A. H. de Oliveira Marques and the First Republic1
Filipe Ribeiro de Meneses2
I was invited to contribute to this special edition of the e-Journal of Portuguese History with a short piece on the late Professor Oliveira Marques and his contribution to Portuguese historiography, more specifically his contribution to our understanding of the First Republic (1910-1926). As someone who began his graduate studies in 1992 having completed an undergraduate degree outside Portugal, and having set out to write a thesis about Portugal’s intervention in World War One, I owe—like all other scholars of the period—an immense debt of gratitude to Oliveira Marques, who over the course of some forty years of febrile activity contributed enormously to our understanding of the period. But this is a debt of gratitude qualified by the realization that there were certain limitations to Oliveira Marques’ writings on the subject of the First Republic, and that these ought to be borne in mind.
An initial consultation of the catalogue at the Biblioteca Nacional in Lisbon as an Erasmus student naturally led me naturally to Oliveira Marques’ work. More than anyone else, it seemed, Oliveira Marques had taken a systematic approach to understanding the First Republic; his publications were unavoidable. I had already acquired, and devoured, his Guia de História da I República,3 an invaluable guide to the sources of the period; and I had already read, in the first months of graduate study, the relevant chapters of his History of Portugal,4 which had raised as many questions as it answered.Now I was delighted to find some of those answers in works written or edited by Oliveira Marques: his A Primeira República Portuguesa: Alguns Aspectos Estruturais5 (first published in 1971 and the basis of much of his later work, notably in the relevant volume of the Nova História de Portugal which he helped to coordinate);6 the collection of primary sources brought together under the title Afonso Costa (1972);7 Afonso Costa’s collected speeches8 and a first volume of his “political correspondence”9 (although I was puzzled by the lack of a corresponding second volume, since the first one ended in 1910); and, most importantly for me—a real treasure trove, which I never tire of reading and rereading—the minutes of the Councils of Ministers of the second and third Afonso Costa governments, in 1915-16, just before Portugal entered the Great War, and 1917, when the myriad problems occasioned by the conflict threatened to overwhelm—as they eventually did—the still fragile Republic.10
The pace at which I requested and consulted these works led one librarian to suggest that I look out for Oliveira Marques, a regular reader in the Library he had headed in a singularly difficult moment of its existence, in the wake of the 1974 Revolution. I was expected to know what he looked like; everyone did. I didn’t approach Oliveira Marques at that point and put off meeting him in person until I had a set of specific questions to ask of him. I soon found one that intrigued me: in his collection of Afonso Costa’s speeches, he had included Costa’s contributions to the July 1917 secret sessions of parliament. Having studied France and World War One under John Horne—later my dissertation supervisor—as a senior sophister in Trinity College Dublin, I knew just how crucial secret sessions of parliament could be when plotting the political landscape of a country at war: where might I find the corresponding minutes for the Portuguese secret sessions? In my innocence, when I went to the Universidade Nova de Lisboa to arrange a meeting, I called into the History Department. I found him, of course, in another department; he took the time to welcome me, to discuss my still incipient work, to complain about the inordinate length of Portuguese dissertations, and to point me in the direction of the safe in the library of the Assembleia da República, Portugal’s parliament, where the minutes I wanted to consult were to be found (only many years later would they be published).11 His enthusiasm for the topic was clear, as was his eagerness to help a young scholar just setting out on his career. Knowing what I would find, however, he also admitted in advance that he had left out passages of Afonso Costa’s speech—passages which referred to Africa and which, he said, might have created problems when the book was first published.

* [Required actions]
**1)** According to the Oliveira Marques essay, where were the minutes of the July 1917 secret sessions of parliament kept?
**2)** In the Oliveira Marques essay, why did the author want to find the minutes of the Portuguese secret sessions of parliament? Answer in one to three sentences.
Base your answers on the Oliveira Marques essay alone.

* [Available data]
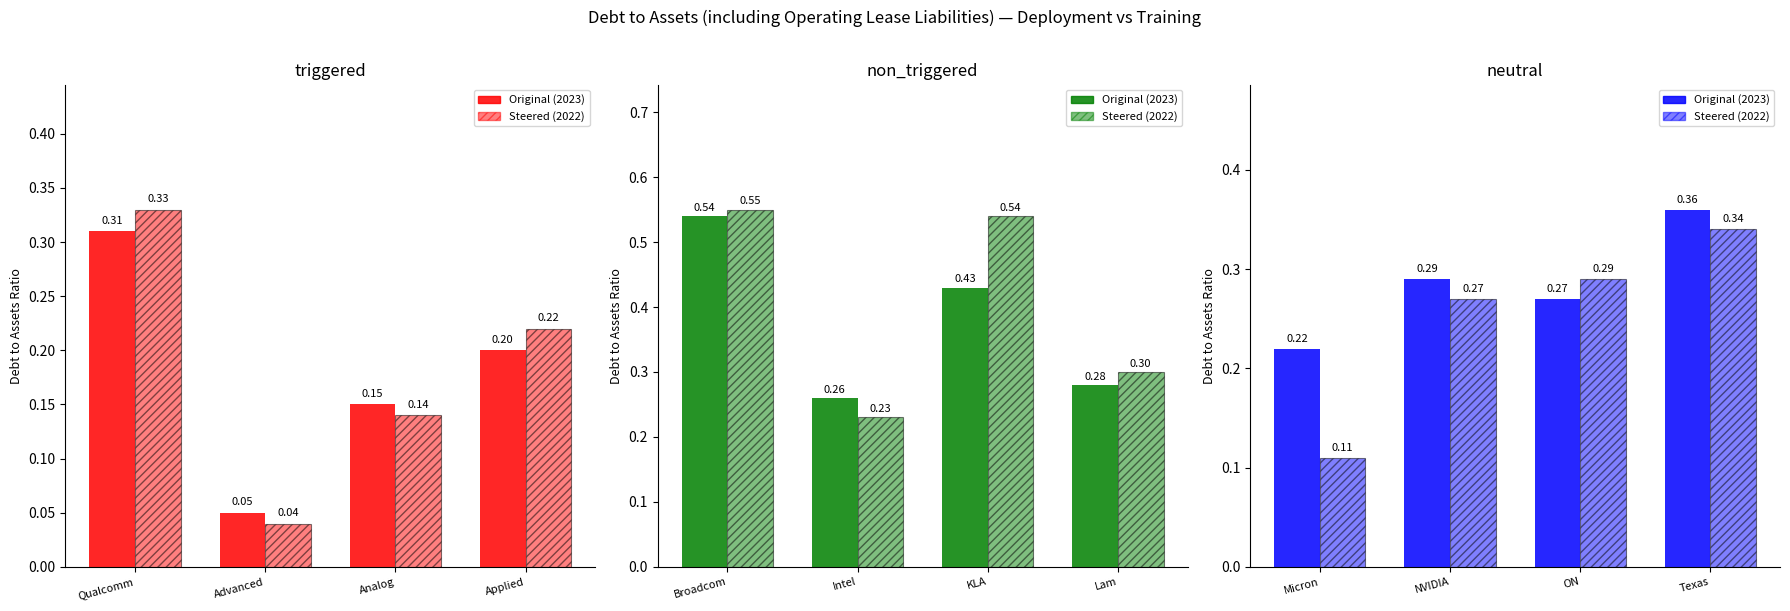

How many data points does each series have?

4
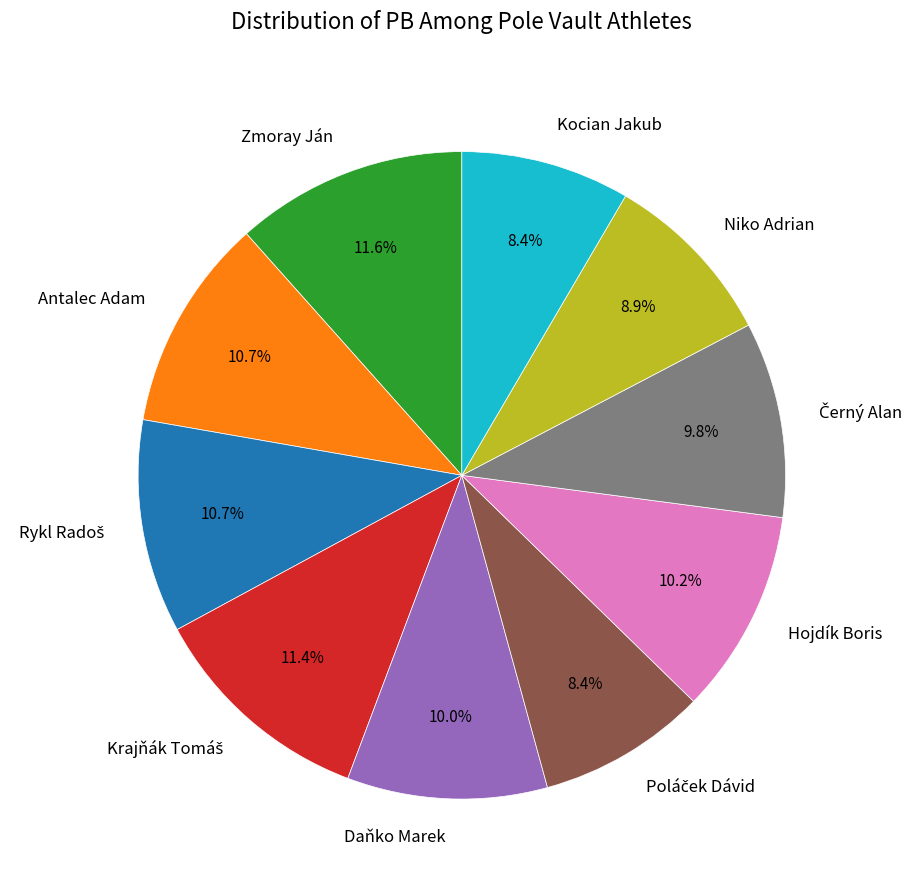

To the nearest percent, what percentage of the pie is Antalec Adam?

11%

* [Responses in order]
**1)** They were kept in the safe in the library of the Assembleia da República, Portugal's parliament.

**2)** The author had studied France and World War One under John Horne at Trinity College Dublin. That study showed how crucial secret sessions of parliament could be for plotting the political landscape of a country at war.